◆ **Data section**
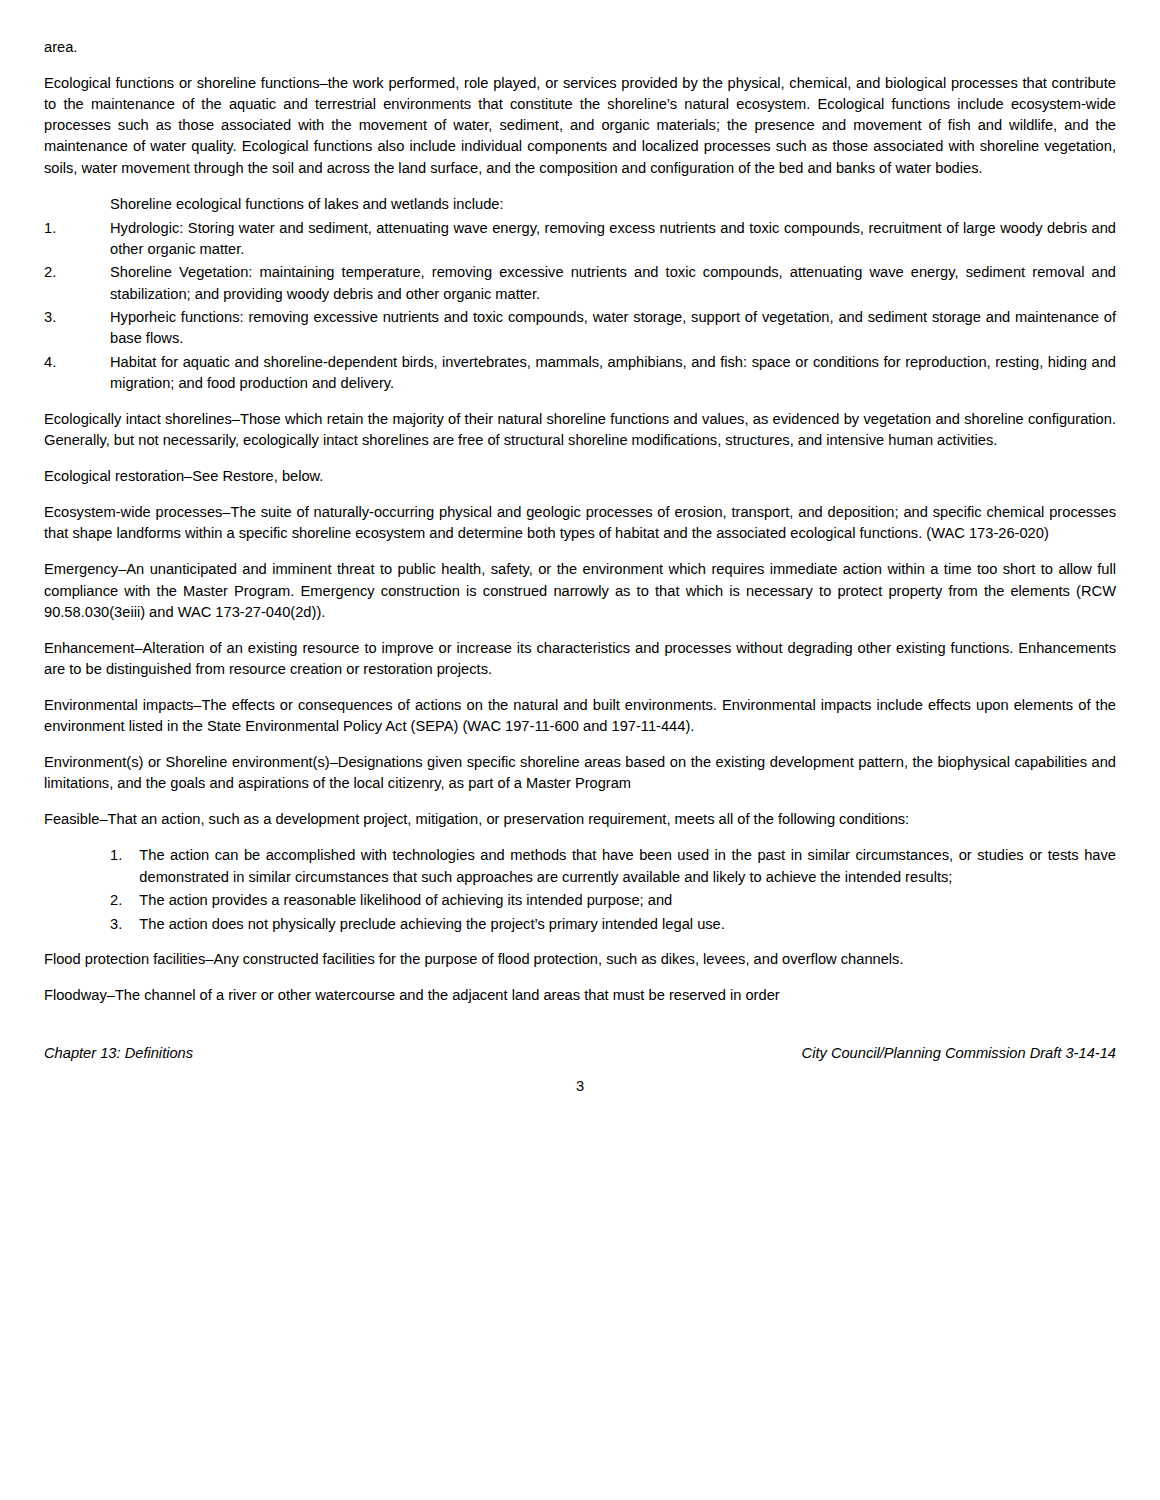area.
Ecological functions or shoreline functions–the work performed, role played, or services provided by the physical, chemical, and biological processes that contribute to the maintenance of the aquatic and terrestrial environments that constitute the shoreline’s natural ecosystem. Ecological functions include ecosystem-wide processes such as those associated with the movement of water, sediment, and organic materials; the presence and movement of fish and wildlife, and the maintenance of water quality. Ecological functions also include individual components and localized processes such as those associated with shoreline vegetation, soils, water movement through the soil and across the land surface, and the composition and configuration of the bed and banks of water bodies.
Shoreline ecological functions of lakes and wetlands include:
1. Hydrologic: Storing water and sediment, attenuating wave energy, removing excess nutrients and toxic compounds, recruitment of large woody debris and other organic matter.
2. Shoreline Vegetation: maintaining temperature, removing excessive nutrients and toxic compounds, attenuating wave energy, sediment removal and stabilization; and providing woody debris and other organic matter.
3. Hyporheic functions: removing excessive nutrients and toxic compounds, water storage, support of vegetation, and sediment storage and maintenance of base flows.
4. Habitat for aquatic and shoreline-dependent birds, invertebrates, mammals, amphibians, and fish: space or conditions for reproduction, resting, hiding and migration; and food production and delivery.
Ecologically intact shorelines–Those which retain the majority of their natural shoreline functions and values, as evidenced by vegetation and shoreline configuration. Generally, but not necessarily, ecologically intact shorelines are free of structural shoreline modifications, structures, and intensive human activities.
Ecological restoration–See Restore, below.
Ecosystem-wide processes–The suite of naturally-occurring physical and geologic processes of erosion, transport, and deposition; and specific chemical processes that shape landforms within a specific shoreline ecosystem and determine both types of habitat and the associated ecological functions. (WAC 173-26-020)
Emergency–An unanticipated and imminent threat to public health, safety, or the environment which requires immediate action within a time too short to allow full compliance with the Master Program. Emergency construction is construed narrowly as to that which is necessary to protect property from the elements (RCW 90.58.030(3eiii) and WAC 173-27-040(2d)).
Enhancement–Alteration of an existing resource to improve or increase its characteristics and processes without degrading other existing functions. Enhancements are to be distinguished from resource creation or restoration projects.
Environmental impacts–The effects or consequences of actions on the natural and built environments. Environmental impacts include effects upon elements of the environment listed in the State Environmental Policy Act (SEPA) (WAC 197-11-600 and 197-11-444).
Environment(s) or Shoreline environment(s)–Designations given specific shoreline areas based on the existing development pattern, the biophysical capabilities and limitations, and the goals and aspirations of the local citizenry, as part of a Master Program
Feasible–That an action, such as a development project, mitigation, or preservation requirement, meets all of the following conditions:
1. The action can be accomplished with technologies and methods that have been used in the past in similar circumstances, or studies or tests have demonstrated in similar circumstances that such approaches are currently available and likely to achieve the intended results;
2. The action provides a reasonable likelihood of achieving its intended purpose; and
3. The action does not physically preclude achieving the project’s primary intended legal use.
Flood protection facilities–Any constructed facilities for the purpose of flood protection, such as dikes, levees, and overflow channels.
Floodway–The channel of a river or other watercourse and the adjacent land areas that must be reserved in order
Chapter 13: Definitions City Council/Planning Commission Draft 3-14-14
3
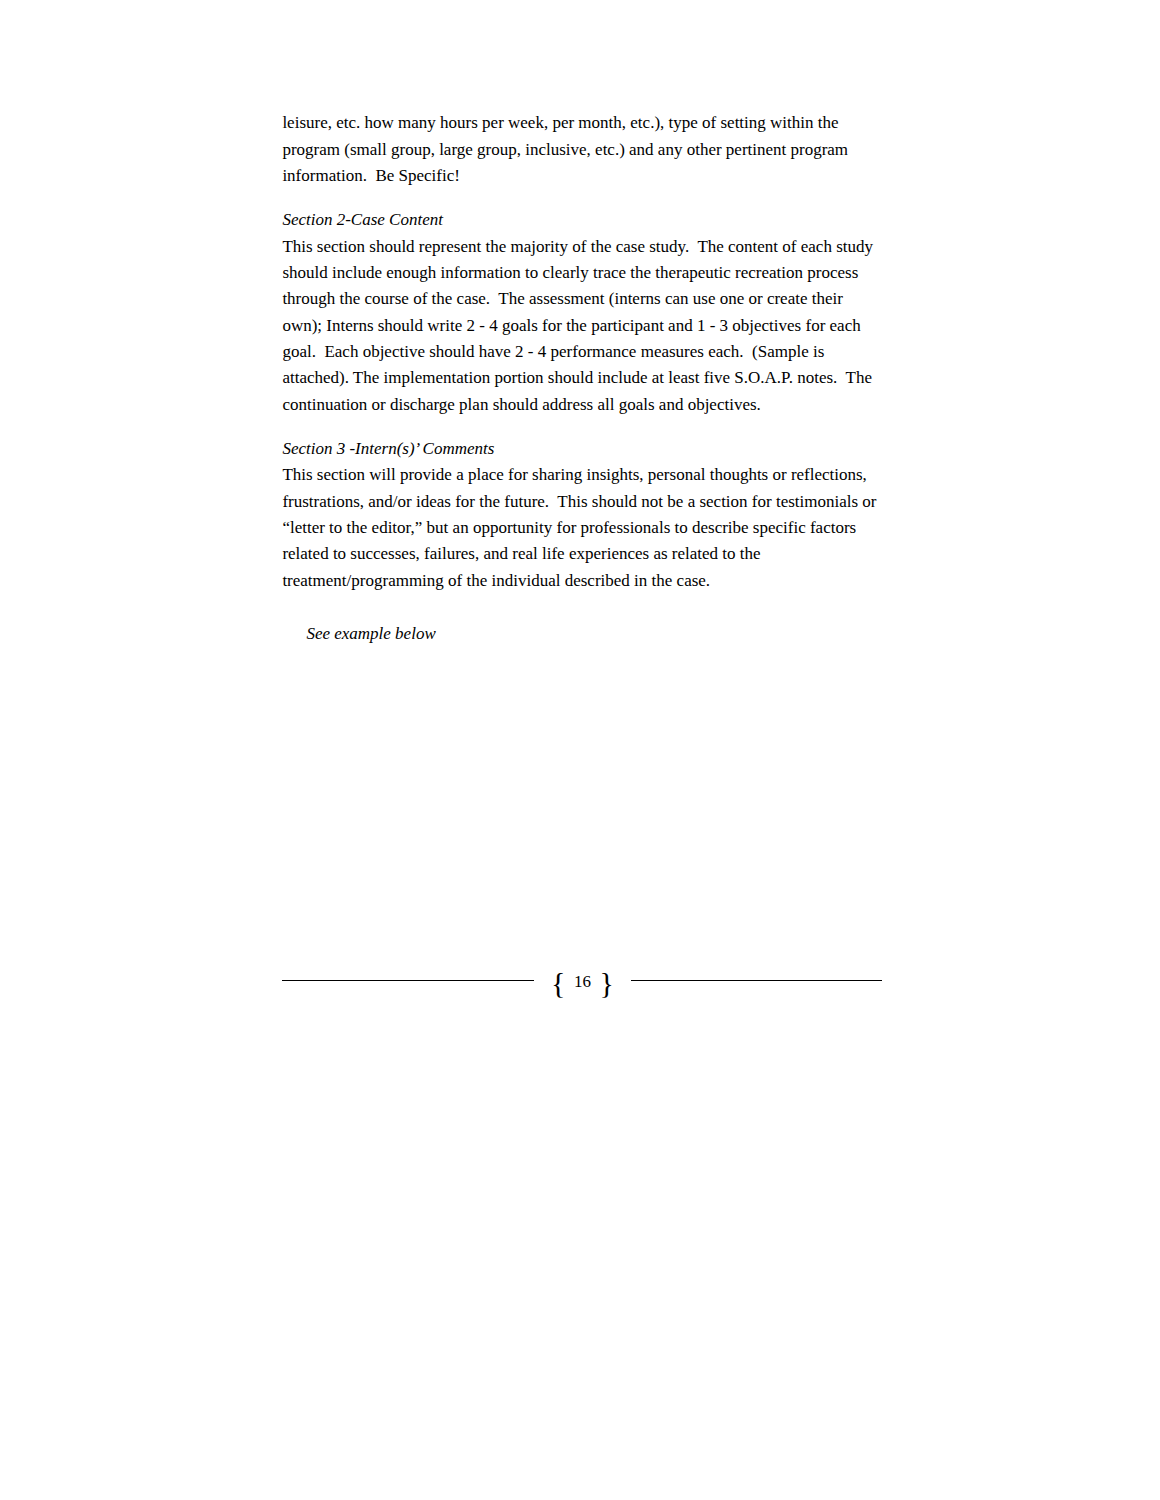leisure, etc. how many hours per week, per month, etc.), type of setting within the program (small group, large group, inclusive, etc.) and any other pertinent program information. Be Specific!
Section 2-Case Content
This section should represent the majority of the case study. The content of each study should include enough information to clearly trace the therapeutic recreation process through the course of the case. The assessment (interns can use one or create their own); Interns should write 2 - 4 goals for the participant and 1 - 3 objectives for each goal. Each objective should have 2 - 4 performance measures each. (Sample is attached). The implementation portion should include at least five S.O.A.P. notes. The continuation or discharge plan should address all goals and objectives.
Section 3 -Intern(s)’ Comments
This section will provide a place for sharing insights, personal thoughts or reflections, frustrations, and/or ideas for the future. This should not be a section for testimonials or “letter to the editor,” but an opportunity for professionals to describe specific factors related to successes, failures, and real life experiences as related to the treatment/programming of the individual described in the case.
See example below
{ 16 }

◆ **Exercise instructions**
Only lines containing the string "intended" belong in the answer; find them in the data above and copy them.

◆ **Your solution**
1. The action can be accomplished with technologies and methods that have been used in the past in similar circumstances, or studies or tests have demonstrated in similar circumstances that such approaches are currently available and likely to achieve the intended results;
2. The action provides a reasonable likelihood of achieving its intended purpose; and
3. The action does not physically preclude achieving the project’s primary intended legal use.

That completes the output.